Example scenario: Research agent drafts a 4-step market analysis plan before a 15-minute Deep Research run.
Variations
Common forms this pattern takes in production.
- Advisory
- Plan is shared for orientation but execution proceeds without explicit approval—common in chat reasoning.
- Contractual
- User must approve or edit the plan before compute-heavy or irreversible work begins—common in research and coding agents.
Anatomy
UI pieces that make this pattern recognizable.

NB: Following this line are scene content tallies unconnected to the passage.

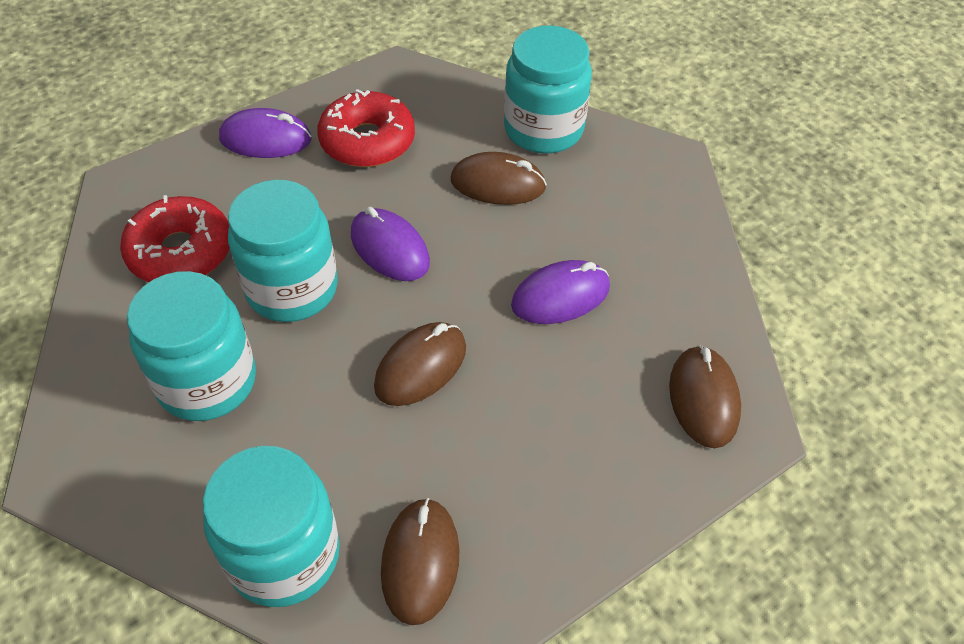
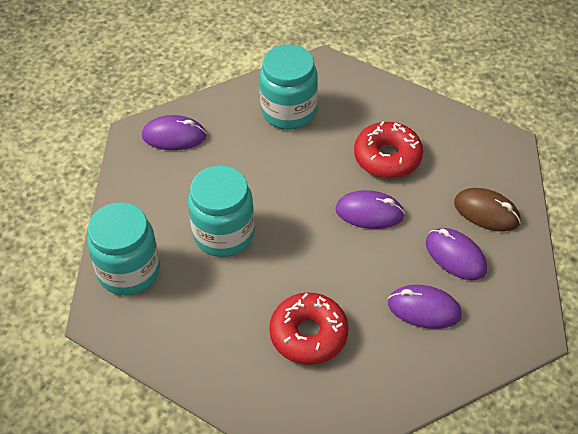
brown mouse: 4 -> 1
purple mouse: 3 -> 4
turquoise jar: 4 -> 3

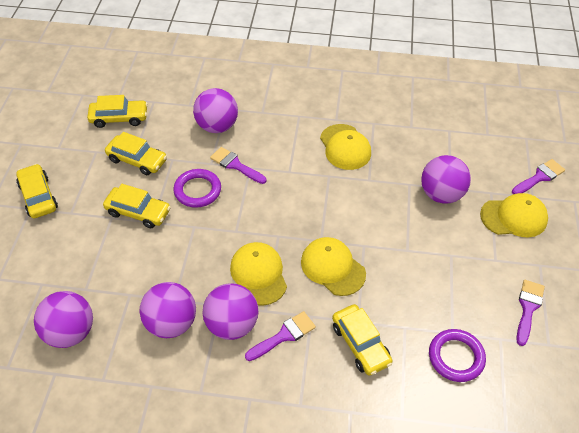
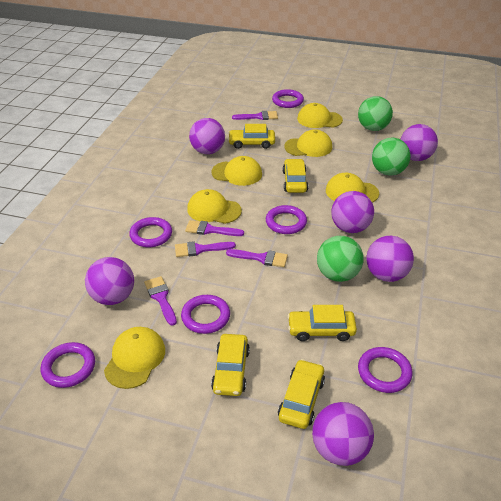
green ball: 0 -> 3
purple ball: 5 -> 6
purple brush: 4 -> 5
purple ring: 2 -> 6
yellow cap: 4 -> 6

- Goal restatement in user language
- Numbered or bulleted steps with scope estimates
- Risk or irreversibility flags
- Primary CTAs: Proceed, Edit plan, Do it myself
Guidance
Do
- Write plans for humans, not engineers
- Keep plans short enough to scan in under 30 seconds
- Explain what will happen now; save detailed reasoning for later
Avoid
- Do not dump raw tool calls or chain-of-thought as the plan
- Do not auto-start long jobs without an explicit start action
Limitations
When this pattern adds friction or fails to help.

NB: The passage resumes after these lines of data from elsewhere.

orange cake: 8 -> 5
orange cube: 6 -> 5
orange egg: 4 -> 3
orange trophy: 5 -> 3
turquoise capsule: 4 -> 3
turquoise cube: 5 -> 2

- Adds friction for fast, low-stakes tasks where users already know the scope
- Plans can become stale if the user edits mid-run without versioning
- Advisory plans shown only in stream-of-thought may be ignored under time pressure
Build notes
Implementation hints for engineers shipping the pattern.
- Store plan version when user edits before run
- For research agents, link each step to sources as they complete
Examples
Annotated screenshots from production products, with designer critique.

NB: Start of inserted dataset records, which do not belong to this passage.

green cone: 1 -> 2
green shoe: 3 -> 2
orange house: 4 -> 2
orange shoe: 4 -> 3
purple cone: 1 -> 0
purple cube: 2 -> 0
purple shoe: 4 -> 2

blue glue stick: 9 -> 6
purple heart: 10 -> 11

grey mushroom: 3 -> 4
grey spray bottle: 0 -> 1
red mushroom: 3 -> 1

Google Gemini Deep Research
Editable research outline

Context
Gemini surfaces a research outline the user can adjust before the agent gathers sources and drafts a cited report—plan approval is part of the composer flow.
What works
- Plan reads as user-facing goals, not tool traces
- Editing reinforces shared intent before spend
What to improve
- Outline vs final report structure can diverge without explanation
- Mobile layouts compress step detail
Takeaway: Let users reshape the plan, not just approve a frozen script.
Mistral Le Chat
Deep research plan with time estimate

Context
Le Chat's Deep Research surfaces a three-phase plan—Research, Analyze results, Generate report—with expandable step detail, a duration estimate, and Edit / Start research actions before the agent runs.
What works
- Phased plan matches how users think about long research jobs
- Time estimate sets expectations before background work
- Edit + Start research pair mirrors category-leading research UIs
What to improve
- Collapsed later phases hide scope until users expand them
- Keyboard shortcuts for Edit/Start may be easy to miss
Takeaway: Intent preview is table stakes across research agents—Le Chat follows the same plan gate as frontier peers.
v0
Build plan before generation

Context
v0 outlines what it will build before generating components—a contractual checkpoint before expensive codegen.
What works
- Connects open-ended intent to concrete build steps
- Gives users a chance to correct scope before tokens burn
What to improve
- Power users may want to skip planning on repeat tasks
- Plan fidelity to generated output needs visible tracking
Takeaway: Codegen agents benefit from the same plan gate as research agents when runs are costly.